21 ARALIK 1919 - 25 ARALIK 1919
Atatürk, Sivas Kongresinden sonra, Kayseri yoluyla Ankara’ya giderken 21 Aralık 1919 günü akşam saat 20:30’da Mucur’a gelir. Yanında Mazhar Müfit (Kansu), A. Rüstem, Hüsrev (Gerede), H. Rauf (Orbay), Dr. Refik (Saydam), Hakkı Behiç, Şeyh Fevzi, Başyaver Cevat Abbas (Gürer), yaver Muzaffer (Kılıç), Bedri ve öteki arkadaşları vardır. Konukları, Kaymakam Cevat ve Mucur halkı karşılar. Doğruca Hükümet konağına gelirler. Ertesi günü sabahleyin iki otomobil, Atatürk ve arkadaşlarını Hacıbektaş’a götürür.
Atatürk, Hacıbektaş’a uğramayı özellikle istiyordu. Hacıbektaş, Anadolu’da oldukça yaygın ve geniş bir halk kitlesi üzerinde etkili olan Bektaşiliğin merkezi idi. Hacıbektaş Dergah Şeyhi Çelebi Cemalettin burada oturuyordu. O geceyi de Çelebi’nin konağında geçirirler. Ertesi, 23 Aralık 1919 sabahı, Hacıbektaş Dergahı ve Türbesini ziyaret eden Atatürk ve arkadaşları, tekrar Mucur’a gelerek bir gece daha kalırlar. Kafile, 24 Aralık 1919 Çarşamba günü Kırşehir'e doğru yola çıkar.
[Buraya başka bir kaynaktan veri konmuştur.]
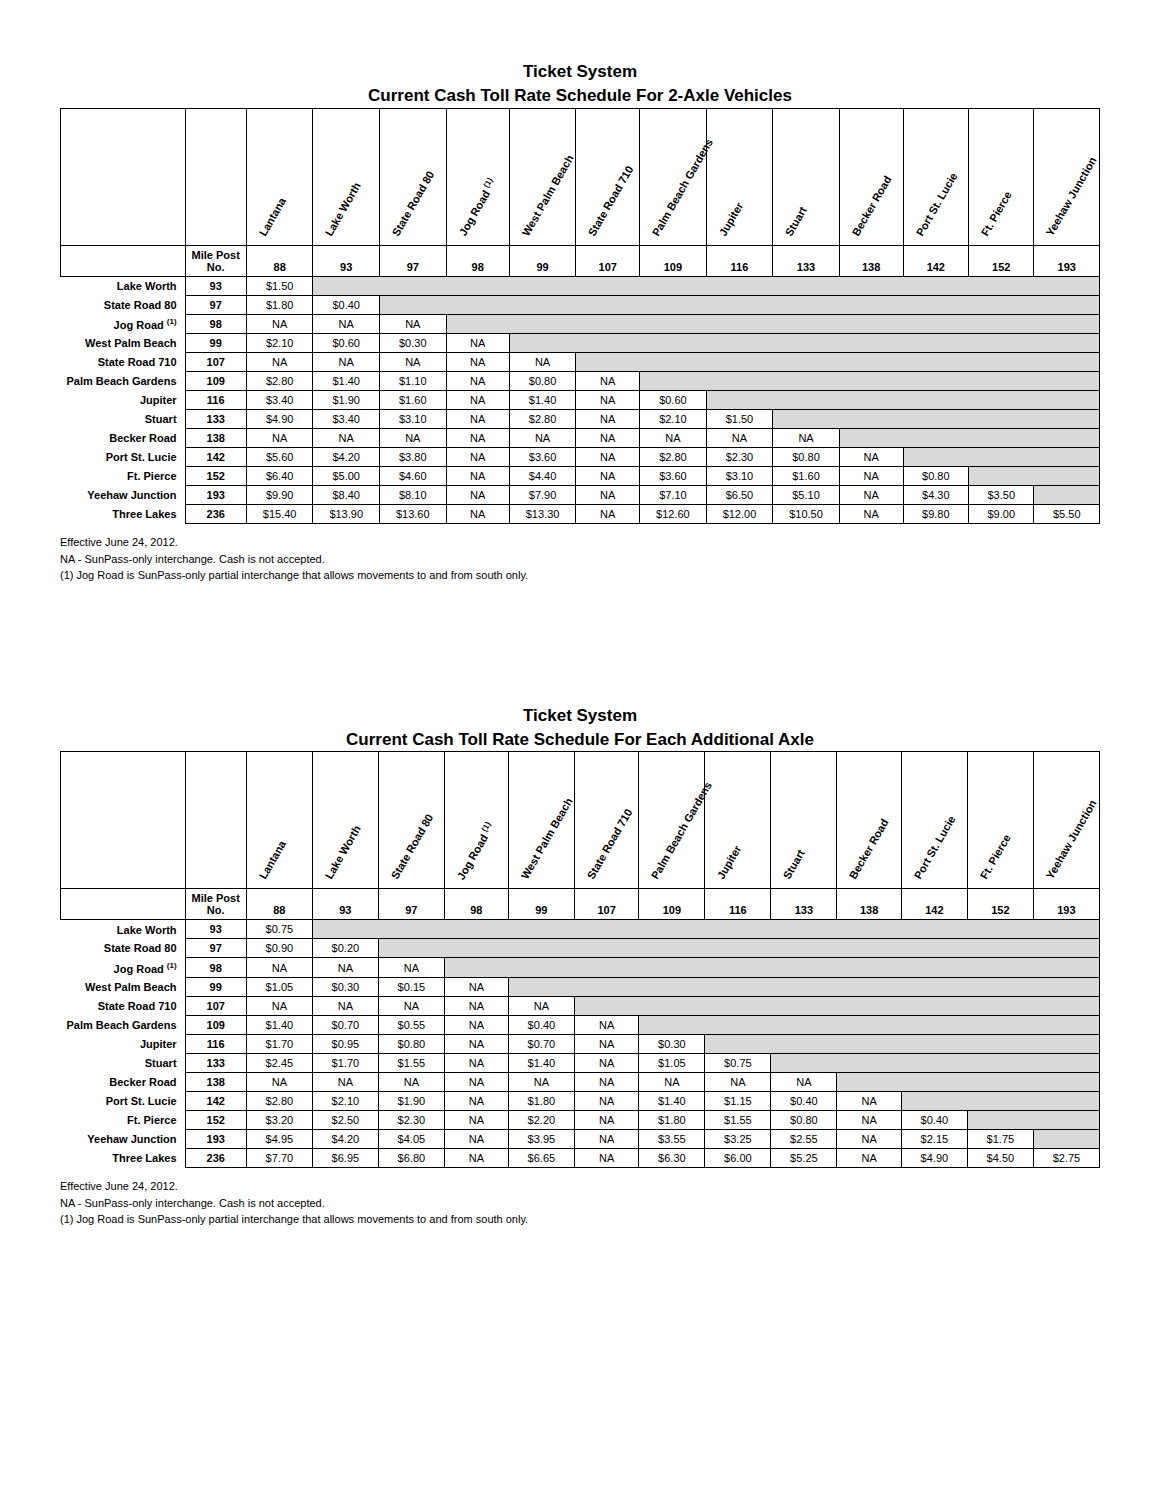Ticket System
Current Cash Toll Rate Schedule For 2-Axle Vehicles
| | | Lantana | Lake Worth | State Road 80 | Jog Road (1) | West Palm Beach | State Road 710 | Palm Beach Gardens | Jupiter | Stuart | Becker Road | Port St. Lucie | Ft. Pierce | Yeehaw Junction |
| --- | --- | --- | --- | --- | --- | --- | --- | --- | --- | --- | --- | --- | --- | --- |
| | Mile Post No. | 88 | 93 | 97 | 98 | 99 | 107 | 109 | 116 | 133 | 138 | 142 | 152 | 193 |
| Lake Worth | 93 | $1.50 | |
| State Road 80 | 97 | $1.80 | $0.40 | |
| Jog Road (1) | 98 | NA | NA | NA | |
| West Palm Beach | 99 | $2.10 | $0.60 | $0.30 | NA | |
| State Road 710 | 107 | NA | NA | NA | NA | NA | |
| Palm Beach Gardens | 109 | $2.80 | $1.40 | $1.10 | NA | $0.80 | NA | |
| Jupiter | 116 | $3.40 | $1.90 | $1.60 | NA | $1.40 | NA | $0.60 | |
| Stuart | 133 | $4.90 | $3.40 | $3.10 | NA | $2.80 | NA | $2.10 | $1.50 | |
| Becker Road | 138 | NA | NA | NA | NA | NA | NA | NA | NA | NA | |
| Port St. Lucie | 142 | $5.60 | $4.20 | $3.80 | NA | $3.60 | NA | $2.80 | $2.30 | $0.80 | NA | |
| Ft. Pierce | 152 | $6.40 | $5.00 | $4.60 | NA | $4.40 | NA | $3.60 | $3.10 | $1.60 | NA | $0.80 | |
| Yeehaw Junction | 193 | $9.90 | $8.40 | $8.10 | NA | $7.90 | NA | $7.10 | $6.50 | $5.10 | NA | $4.30 | $3.50 | |
| Three Lakes | 236 | $15.40 | $13.90 | $13.60 | NA | $13.30 | NA | $12.60 | $12.00 | $10.50 | NA | $9.80 | $9.00 | $5.50 |
Effective June 24, 2012.
NA - SunPass-only interchange. Cash is not accepted.
(1) Jog Road is SunPass-only partial interchange that allows movements to and from south only.
Ticket System
Current Cash Toll Rate Schedule For Each Additional Axle
| | | Lantana | Lake Worth | State Road 80 | Jog Road (1) | West Palm Beach | State Road 710 | Palm Beach Gardens | Jupiter | Stuart | Becker Road | Port St. Lucie | Ft. Pierce | Yeehaw Junction |
| --- | --- | --- | --- | --- | --- | --- | --- | --- | --- | --- | --- | --- | --- | --- |
| | Mile Post No. | 88 | 93 | 97 | 98 | 99 | 107 | 109 | 116 | 133 | 138 | 142 | 152 | 193 |
| Lake Worth | 93 | $0.75 | |
| State Road 80 | 97 | $0.90 | $0.20 | |
| Jog Road (1) | 98 | NA | NA | NA | |
| West Palm Beach | 99 | $1.05 | $0.30 | $0.15 | NA | |
| State Road 710 | 107 | NA | NA | NA | NA | NA | |
| Palm Beach Gardens | 109 | $1.40 | $0.70 | $0.55 | NA | $0.40 | NA | |
| Jupiter | 116 | $1.70 | $0.95 | $0.80 | NA | $0.70 | NA | $0.30 | |
| Stuart | 133 | $2.45 | $1.70 | $1.55 | NA | $1.40 | NA | $1.05 | $0.75 | |
| Becker Road | 138 | NA | NA | NA | NA | NA | NA | NA | NA | NA | |
| Port St. Lucie | 142 | $2.80 | $2.10 | $1.90 | NA | $1.80 | NA | $1.40 | $1.15 | $0.40 | NA | |
| Ft. Pierce | 152 | $3.20 | $2.50 | $2.30 | NA | $2.20 | NA | $1.80 | $1.55 | $0.80 | NA | $0.40 | |
| Yeehaw Junction | 193 | $4.95 | $4.20 | $4.05 | NA | $3.95 | NA | $3.55 | $3.25 | $2.55 | NA | $2.15 | $1.75 | |
| Three Lakes | 236 | $7.70 | $6.95 | $6.80 | NA | $6.65 | NA | $6.30 | $6.00 | $5.25 | NA | $4.90 | $4.50 | $2.75 |
Effective June 24, 2012.
NA - SunPass-only interchange. Cash is not accepted.
(1) Jog Road is SunPass-only partial interchange that allows movements to and from south only.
Kırşehirliler, Atatürk ve arkadaşlarını şehirlerine gelmekte olduğunu öğrenir öğrenmez büyük bir hazırlığa girişirler. Kırşehir Mutasarrıf Vekili Ali Hikmet Bey, Kırşehir Gençler Derneği üyelerinden Mustafa Hilmi (Nural), M. Sıtkı (Doğu), Reşat (Özdeş)'le birlikte bir karşılama programı hazırlar. 200 atlı, Kırşehir’in 5 km. Uzağındaki Gölhisar Çiftliği sırtlarında konukları karşılar. Mutasarrıf Vekili ve binlerce Kırşehirli Kılıçcı Köprüsünde beklemektedir. Atatürk ve arkadaşlarının bindiği otomobiller, ardında 200 atlıyla öğleye doğru Kılıçcı Köprüsüne geldiği sırada ortalık karışır. "Yaşa, varol!" sesleri, alkışlar göklere yükselir. Atatürk, otomobilinden iner ve karşılayıcıları selamlar. Mutasarrıf Vekili ve Gençler Derneği yöneticilerinin ellerini sıkar ve teşekkür eder. Kısa bir süre cirit oyununu seyreden Atatürk ve arkadaşları tekrar otomobillere binerek Kırşehir’e gelirler. Şimdiki Gazi İlkokulu önünde, öğretmen ve öğrenciler Atatürk’e bir çiçek buketi sunarlar. Kapı Camiinin önünde otomobilden indikleri zaman kurbanlar kesilir. Doğruca Hükümet Binasına gelirler. Atatürk kahvesini içerken, Kırşehir’in genel durumu üzerine bilgiler alır. Öğle yemeği’nden sonra, Belediyeyi, Ortaokulu, ikindiye doğru da Gençler Derneği’ni ziyaret eder. Dernek Başkanı M. Sıtkı (Doğu) ile üyelerden Cevat Hakkı (Tarım) heyecanlı birer konuşma yaparlar. Atatürk verdiği cevapta, memleketin içinde bulunduğu durumu gözler önüne sererek şunları söyler:
-Milletin bu durum karşısında kabul ettiği nokta, Kuvay-ı milliye’nin amil, irade-i milliyetinin hakim olmasıdır...Müstakil yaşamak için feyizli vatanın teminine muhtacız. Çizdiğimiz bir sınır vardır. Bu sınırı yabancıların elinde bırakmayacağız, emniyetimiz pek güçlüdür.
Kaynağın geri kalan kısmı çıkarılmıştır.